Am Abend fuhren wir in ein Restaurant. Oma saß bei uns im Auto. Ich beobachtete sie im Rückspiegel. Sie sah klein aus und beengt, obwohl sie die ganze Rückbank für sich hatte. Sie schaute nur auf ihre Hände.
Der Schotter knirschte unter den Reifen. Mit den drei Autos war der Parkplatz belegt. Ich erinnerte mich, dass wir hier schon einmal gegessen hatten. Papa sagte, ich solle mir etwas Gutes aussuchen. Ich entschied mich für Lende vom Schwein mit Pilzen und Ofenkartoffeln. Papa sagte, ich dürfe auch ein Glas Wein trinken, aber ich wollte nicht.
Als sie den Nachtisch brachten, kam meine Mutter. Sie hielt meine Schwester auf dem Arm. Ihre Haare waren glatt und sie trug Lippenstift. Den ganzen Weg hatte sie auf sich genommen.

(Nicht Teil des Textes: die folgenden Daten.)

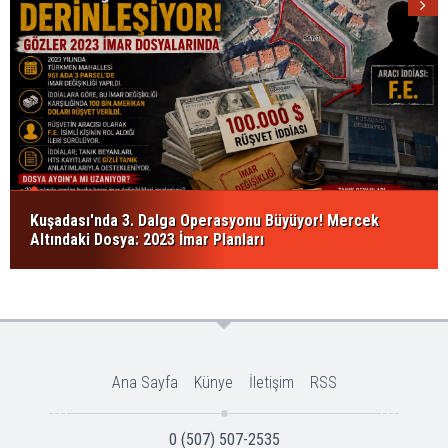
Kuşadası'nda 3. Dalga Operasyonu Büyüyor! Mercek
Altındaki Dosya: 2023 İmar Planları
Ana Sayfa
Künye
İletişim
RSS
0 (507) 507-2535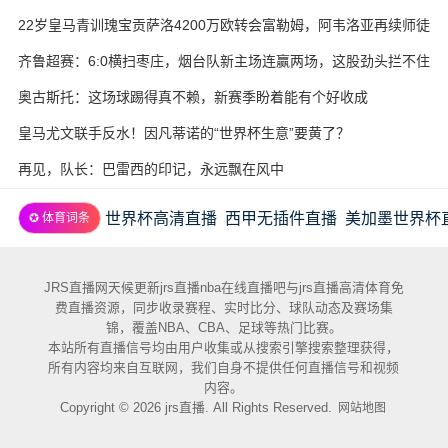
22岁皇马青训瑰宝贡萨洛4200万欧转会富勒姆，阿韦洛亚再续师徒
缘
齐鲁超赛：6:0横扫枣庄，烟台队新主场连赢两场，这股劲头拦不住
奥古斯托：这场球踢得真不赖，新赛季盼着能有个好收成
皇马尤文联手反水！因凡蒂诺的“世界杯生意”要黄了？
再见，队长：巴雷西的印记，永远飘在风中
世界杯高清直播
西甲无插件直播
美加墨世界杯
✪ 体育词条
JRS直播网天候更新jrs直播nba在线直播吧与jrs直播高清体育免
费直播资源，同步收录赛程、实时比分、球队动态及赛场集
锦，覆盖NBA、CBA、足球等热门比赛。
本站所有直播信号均由用户收集或从搜索引擎搜索整理获得，
所有内容均来自互联网，我们自身不提供任何直播信号和视频
内容。
Copyright © 2026 jrs直播. All Rights Reserved.
网站地图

Wir blieben, bis alle ihren Nachtisch gegessen hatten. Mama bestellte nichts. Papa trank einen Kaffee und der Kellner brachte die Rechnung.
Wir fuhren in den Kuckucksweg zurück. Mama saß neben Oma auf der Rückbank und Lisa auf Omas Schoß. Ich freute mich, dass Mama da war. Mit ihr war es immer am schönsten bei Oma und Opa. Die Erwachsenen setzten sich in die Küche und Papa brachte Lisa ins Bett. Ich spielte Uno mit meiner Cousine. Mehrmals sagten wir, dass wir es traurig fänden.

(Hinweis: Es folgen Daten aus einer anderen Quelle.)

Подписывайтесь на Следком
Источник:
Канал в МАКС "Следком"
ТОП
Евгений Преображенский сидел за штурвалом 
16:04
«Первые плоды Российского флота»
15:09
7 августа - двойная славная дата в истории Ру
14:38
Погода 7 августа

Papa schlief in Opas Zimmer und ich teilte mir das Bett mit Mama und Lisa. Es fiel mir nicht schwer, einzuschlafen. Träume zogen vorbei, blieben nicht lang. Wieder erwachte ich im Dunkeln. Kurz hatte ich das Gefühl, in Papas Körper zu stecken, doch als die Füße den Teppich berührten, war ich wieder ich.

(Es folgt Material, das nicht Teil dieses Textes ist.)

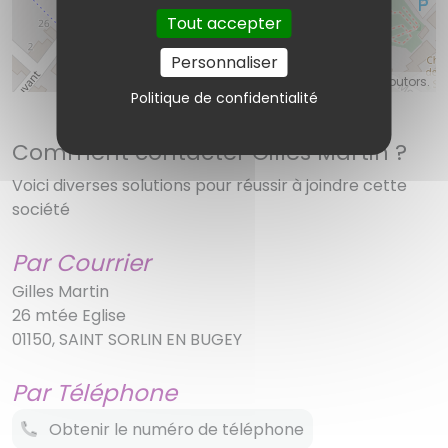
Tout accepter
Personnaliser
©
OpenStreetMap
contributors.
Politique de confidentialité
Comment contacter Gilles Martin ?
Voici diverses solutions pour réussir à joindre cette
société
Par Courrier
Gilles Martin
26 mtée Eglise
01150, SAINT SORLIN EN BUGEY
Par Téléphone
Obtenir le numéro de téléphone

Ich ging in die Küche. Oma war nicht da. Ich setzte Wasser auf und warf einen Blick in den Kühlschrank. Das Herz war nicht mehr da, vielleicht hatte Papa es gegessen.
Für heute nahmen wir uns vor, einen Spaziergang zu machen. Trauerkarten mussten verschickt und eine Todesanzeige aufgegeben werden. Papa fuhr zum Bestatter und ich blieb mit Mama, Oma und Lisa zu Hause. Als Papa wiederkam, wollte niemand mehr spazieren gehen. Er hatte die Karten mitgebracht. Kondolenzkarten.
Überall setzte ich meinen Namen mit dazu. Schließlich war ich Opas Enkel, und auch wenn die Verwandtschaft noch nicht allzu viel über mich wissen konnte, so war ich doch froh, dass zumindest hierüber kein Zweifel bestand.